Piala dunia usai sudah. Harap-harap cemas, perasaan excited karena tim favorit mau bertanding, dan rasa kesal yang amat sangat melihat pemain kesayangan dikartu kuning dengan semena-mena oleh wasit.
Banyak kenangan piala dunia tahun ini buat gue. Yang paling luar biasa dan nggak diduga-duga, tentu aja kemenangan tim azzurri sebagai juara dunia. Seumur-umur gue mengidolakan tim italia sebagai favorit, belum pernah sekalipun mereka meraih kemenangan. Paling banter masuk final. Itu pun biasanya diakhiri dengan tragis dan ironis, menyisakan air mata buat gue.
Jadi, betapa sangat bahagianya gue yang dari awal sudah menerima celaan-celaan seputar prospek tim italia di piala dunia tahun ini, ketika akhirnya italia berhasil masuk ke putaran final, setelah memenangkan pertandingan luar biasa seru melawan jerman sang tuan rumah.
Saking berlebihannya, seorang temen gue yang asli dari italia berkomentar, sepertinya gue malah lebih bersemangat daripada dia. Gue jadi agak malu sendiri sama kelakuan gue.
Dan kebahagiaan itu semakin berlipat ganda berhubung gue sdah memesan tiket kereta ke Berlin sejak beberapa bulan yang lalu, demi bisa menonton final piala dunia lewat widescreen di tengah kota Berlin. Nggak nyangka, ternyata fans Azzurri membludak di sana, lengkap dengan berbagai atribut gilanya. Gue langsung merasa ada di tengah teman senasib sepenanggungan. Bahkan sempat beberapa kali diminta foto bareng sama gerombolan fans gila itu, mungkin karena mereka heran melihat gue ikut bersemangat, komplit dengan modal atribut gratisan dari pihak sponsor.

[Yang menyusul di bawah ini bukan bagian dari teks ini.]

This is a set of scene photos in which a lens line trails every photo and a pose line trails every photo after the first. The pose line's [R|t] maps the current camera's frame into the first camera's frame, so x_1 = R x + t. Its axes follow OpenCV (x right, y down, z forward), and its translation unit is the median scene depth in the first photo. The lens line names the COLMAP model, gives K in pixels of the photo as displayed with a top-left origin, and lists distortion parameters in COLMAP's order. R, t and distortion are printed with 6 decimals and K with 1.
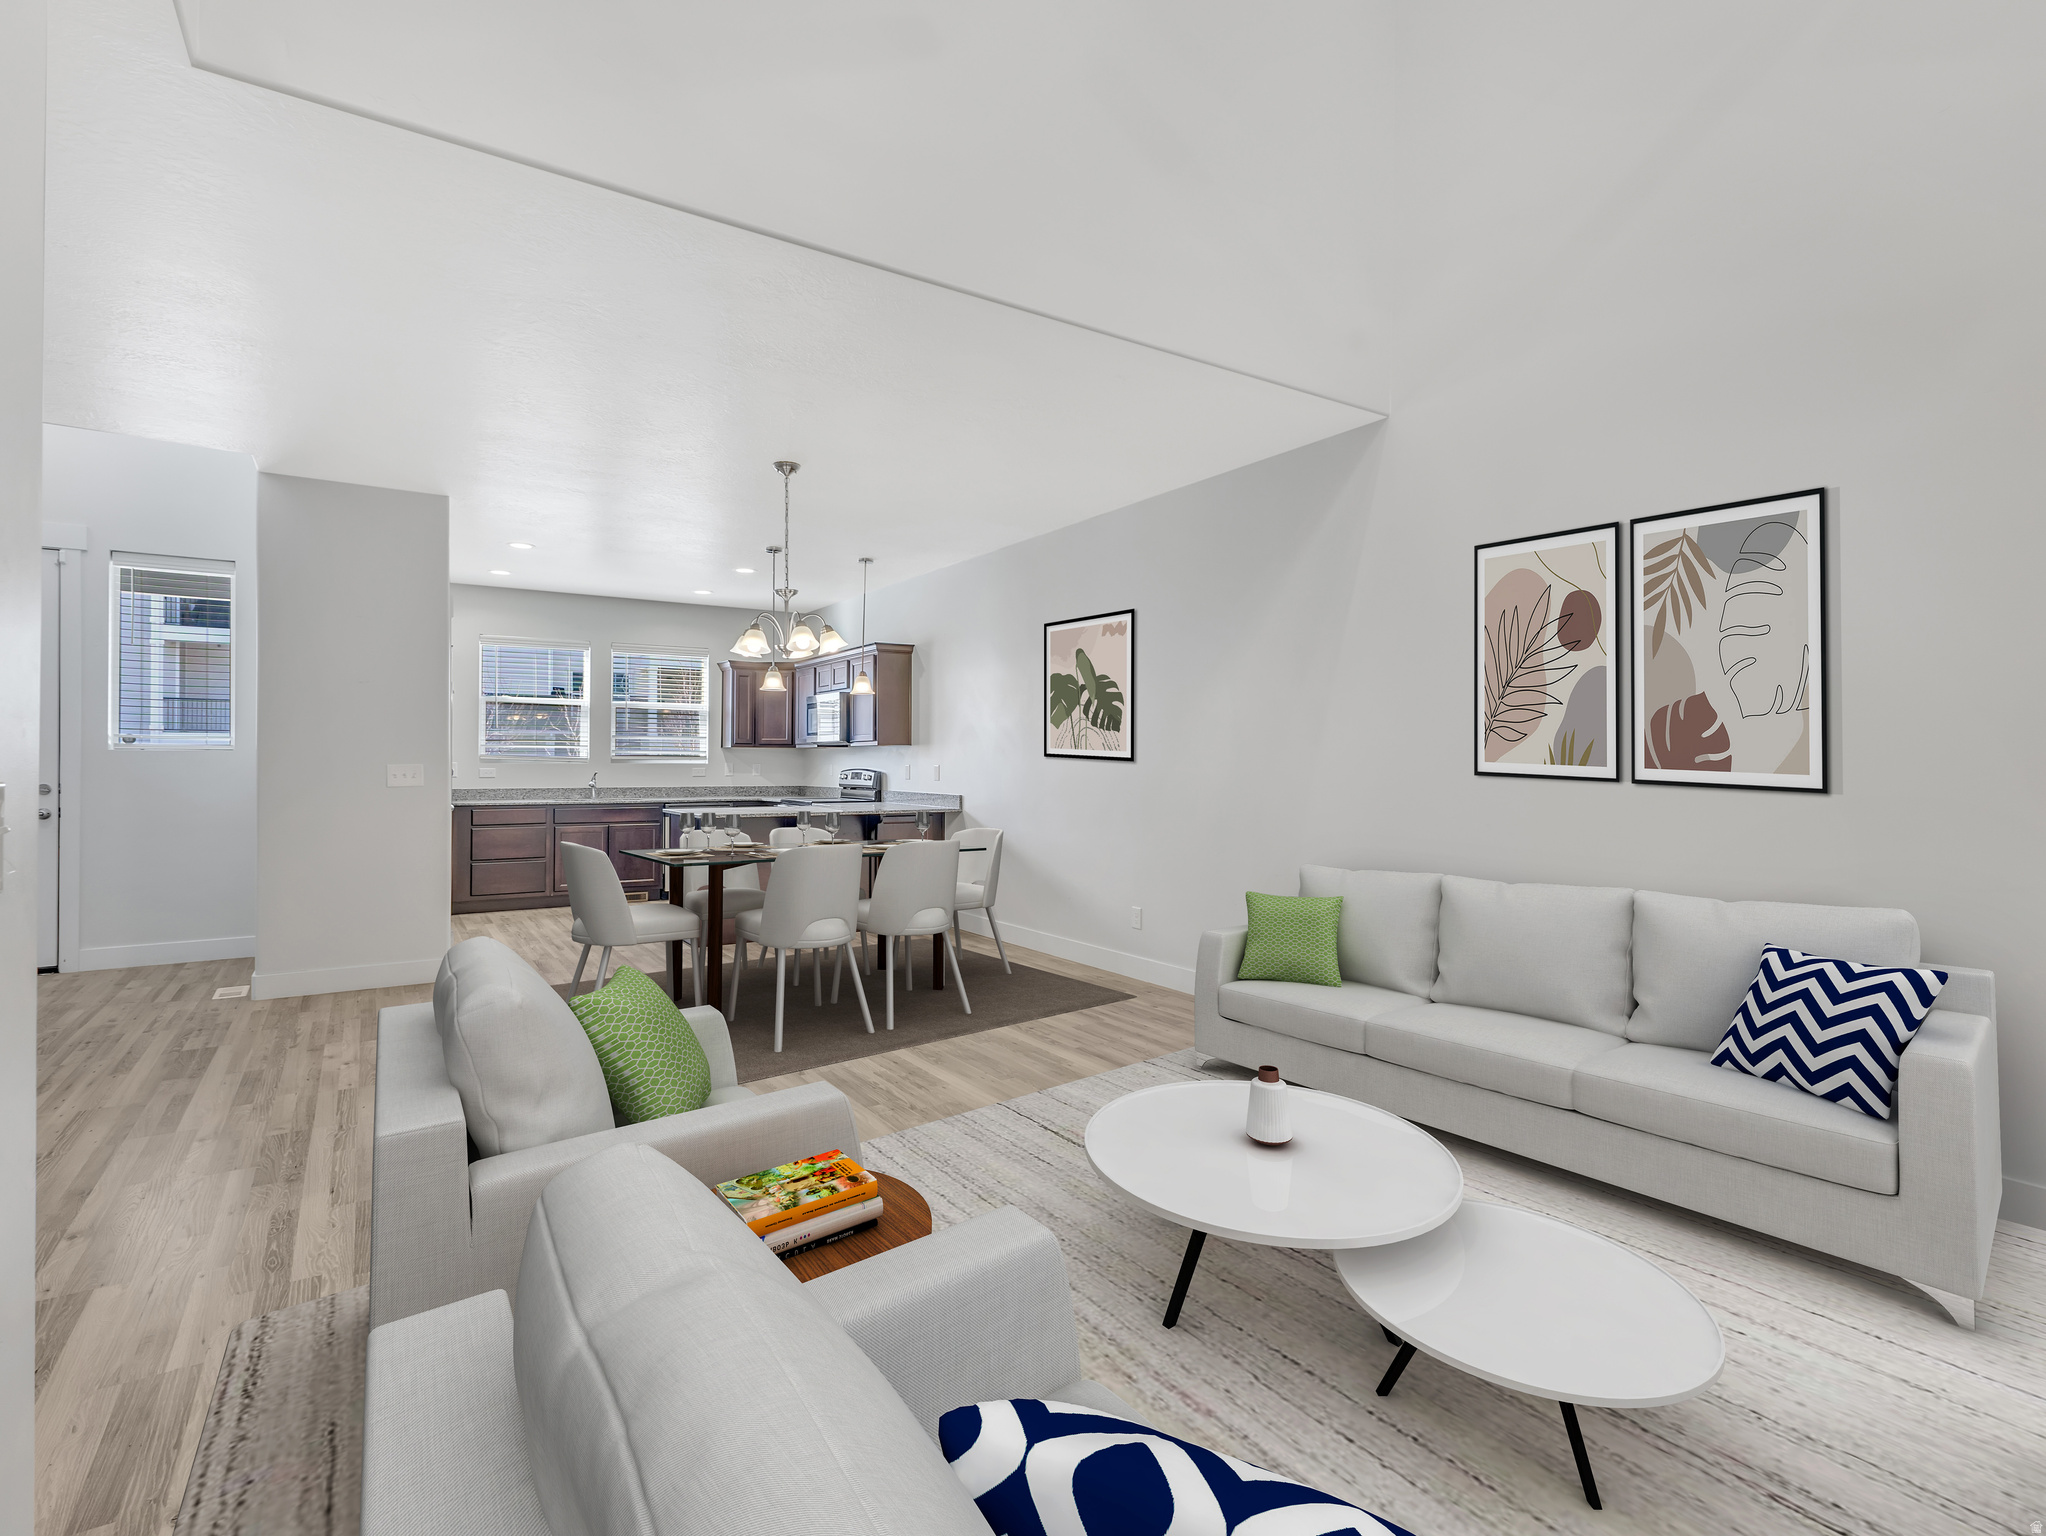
lens RADIAL K [[998.5, 0, 1027.8], [0, 998.5, 755.4], [0, 0, 1]] dist [0.005344, 0.000135]
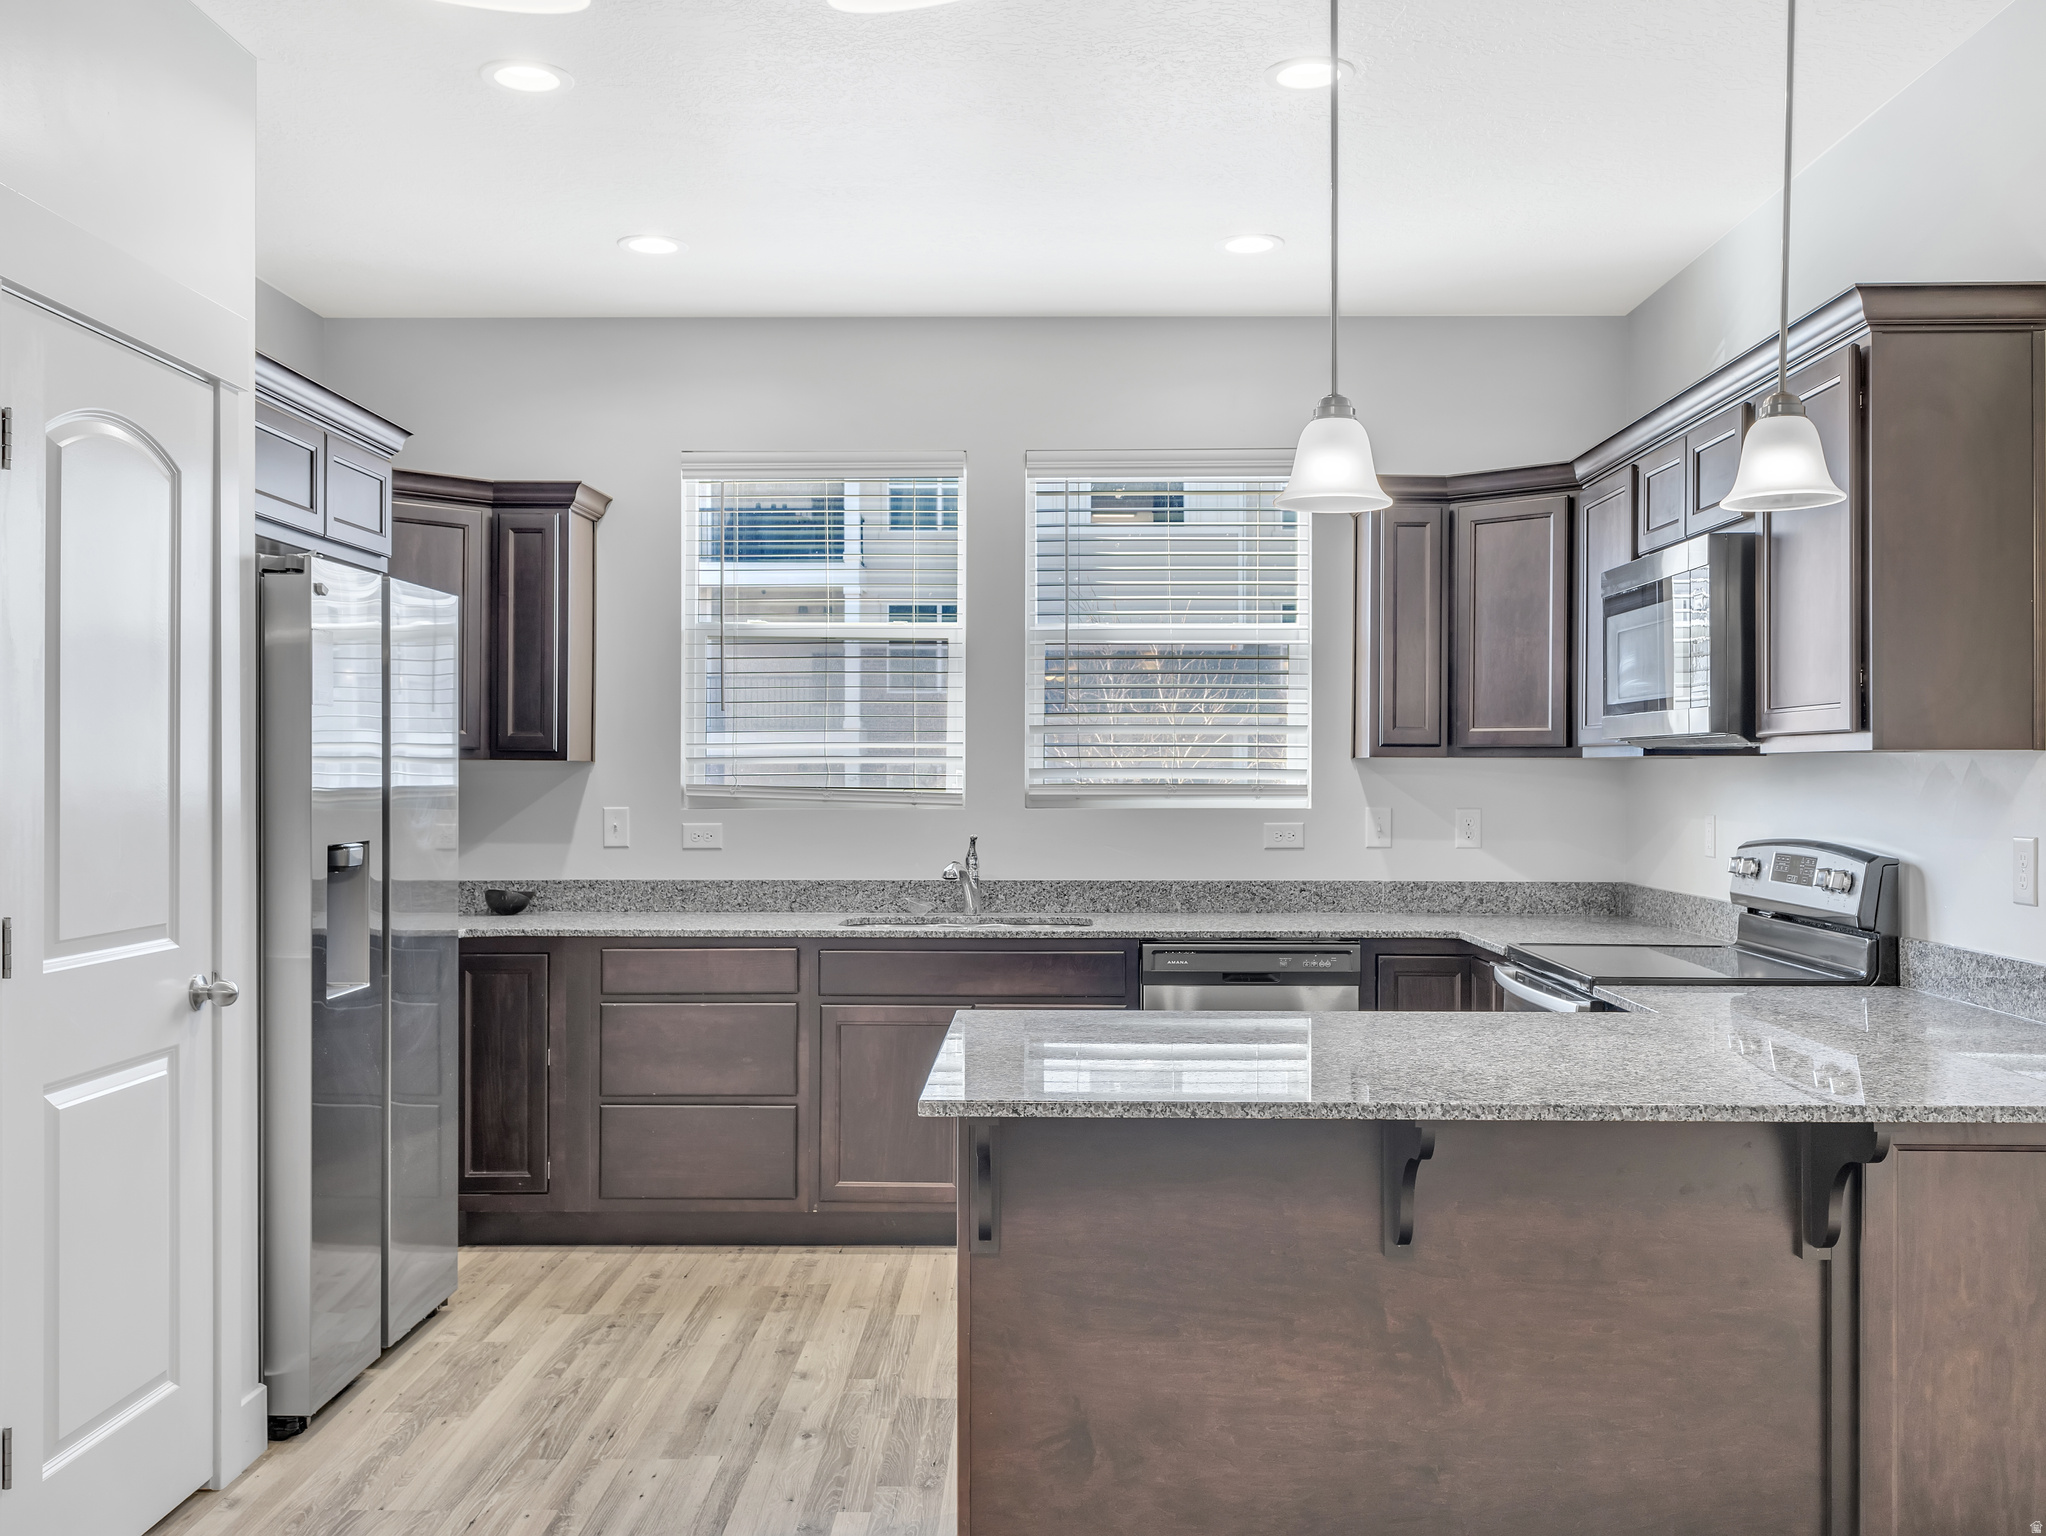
lens RADIAL K [[1859.4, 0, 1029.6], [0, 1859.4, 763.0], [0, 0, 1]] dist [0.006445, -0.008396]
pose [[0.827260, -0.005838, -0.561789, -0.065230], [0.008070, 0.999966, 0.001492, -0.008647], [0.561761, -0.005768, 0.827279, 0.490323]]
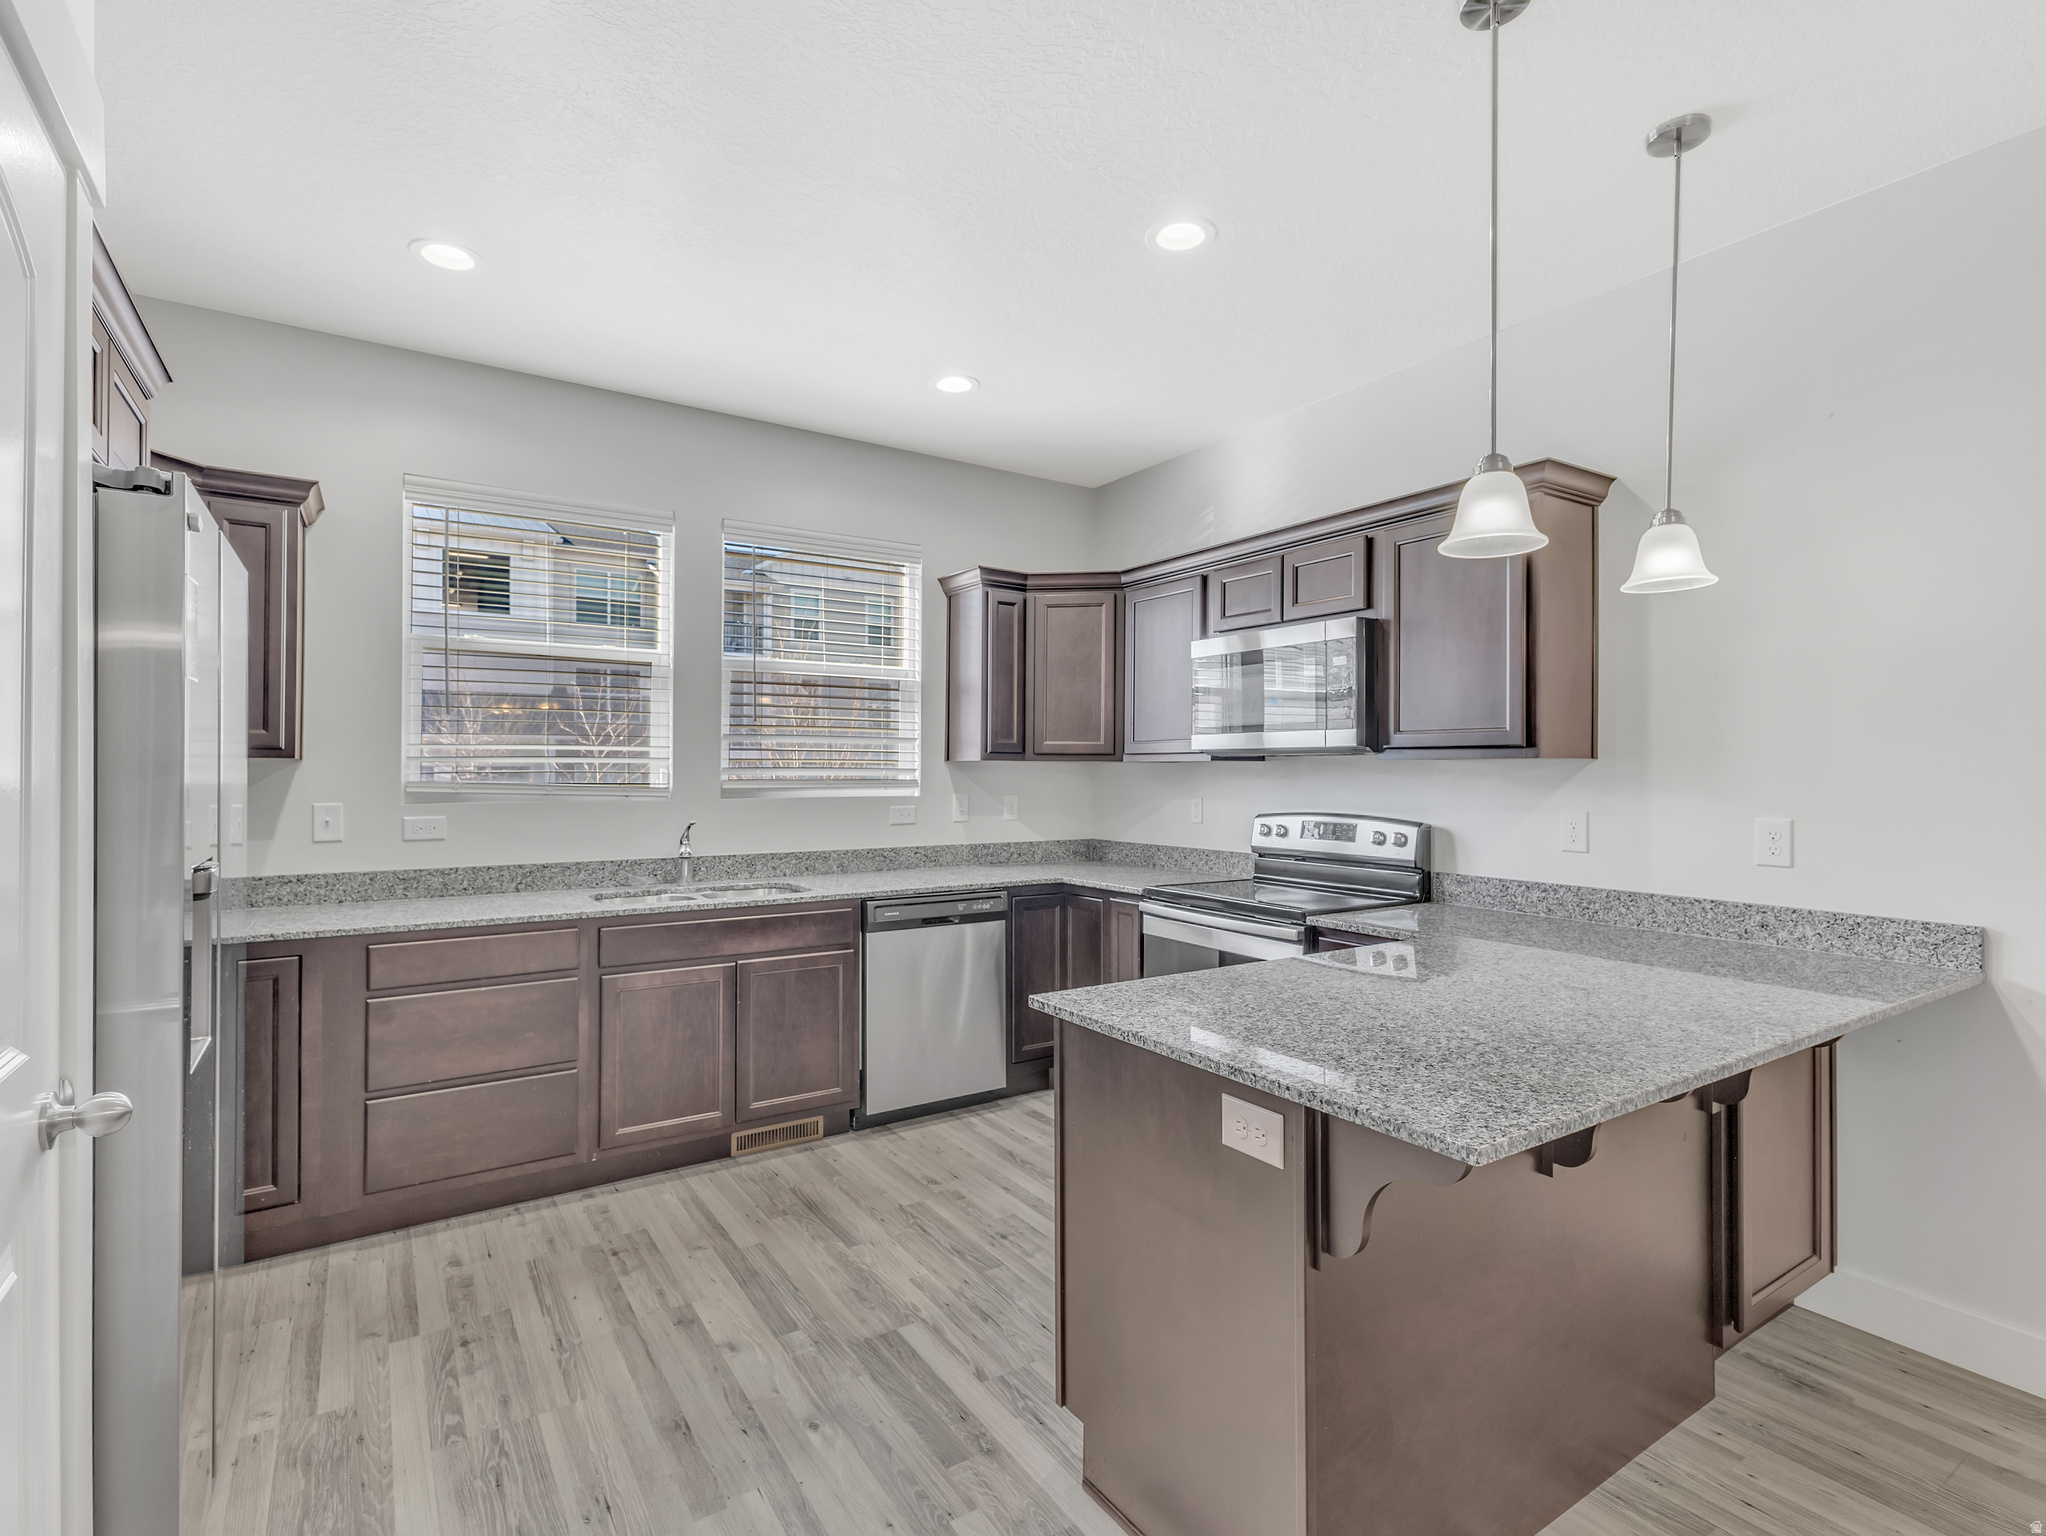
lens RADIAL K [[998.5, 0, 1032.3], [0, 998.5, 765.9], [0, 0, 1]] dist [0.005344, 0.000135]
pose [[0.999988, -0.001255, 0.004755, -0.289388], [0.001227, 0.999982, 0.005855, -0.008927], [-0.004762, -0.005849, 0.999972, 0.578135]]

Dan begitulah. Finalnya sendiri nggak semenarik yang dibayangkan sebelumnya, apalagi kalau dibandingkan dengan pertandingan semifinal antara italia melawan jerman. Italia kembali main bertahan, dengan passing-passing atas yang sering berakhir dengan terbuangnya bola ke tangan Perancis atau bahkan keluar lapangan. Menyebalkan sekaligus bikin gregetan. Dan menjelang akhir babak perpanjangan waktu, terjadilah insiden itu, yang membuat orang-orang semakin panas. Entah terprovokasi apa, Zidane menanduk dada Matterazi, disusul dengan dikeluarkannya kartu merah untuk Zidane. Gila. Semakin mirip sinetron.
Drama berlanjut kembali saat adu penalti dilakukan. Trezeguet, pemain Perancis yang saat final Euro 2000 berhasil menjadi pahlawan kemenangan melawan Italia, kini malah menjadi penyebab kekalahan Perancis karena tidak berhasil menyarangkan bolanya ke gawang Italia yang dijaga oleh Buffon. Tragis, dan dramatis. Karma, kalau kata orang-orang.Kebetulan yang menguntungkan, kalau menurut gue.
Dan begitulah. Italia akhirnya menjadi juara, diiringi sorak tidak puas dari pendukung Perancis (terlebih setelah insiden dikeluarkannya Zidane dari lapangan), dan gemuruh kemenangan dari fans Azzurri. Gue larut dalam perayaan kemenangan pendukung Italia. Akhirnya, penantian gue terbalas sudah. Meski Inzaghi tidak juga main sampai detik terakhir...tapi kekecewaan gue cukup terbayar.
Tapi, melihat gerombolan Italia menyanyikan lagu kemenangan dalam bahasa nenek moyang mereka, lengkap dengan bendera merah-putih-hijau yang berkibar-kibar, dan sebagian malah dililitkan ke tubuh mereka, membuat gue merasa terasing. Cinta gue sama Azzurri adalah cinta tak berbalas. Sampai kapanpun, gue nggak bisa disamakan dengan pendukung asli Italia. Gue bukan orang Italia, secinta apapun gue pada Azzurri.
Dan tiba-tiba, gue merasa rindu. Rindu dengan hadirnya tim sepakbola negara gue di ajang internasional seperti ini. Rindu menyanyikan lagu kemenangan dengan bahasa Indonesia. Rindu melihat bendera merah putih yang berkibar, tanpa embel-embel hijau atau biru.Rindu mendapat cinta yang berbalas, dari sebuah tim bertajuk PSSI. Mungkinkah?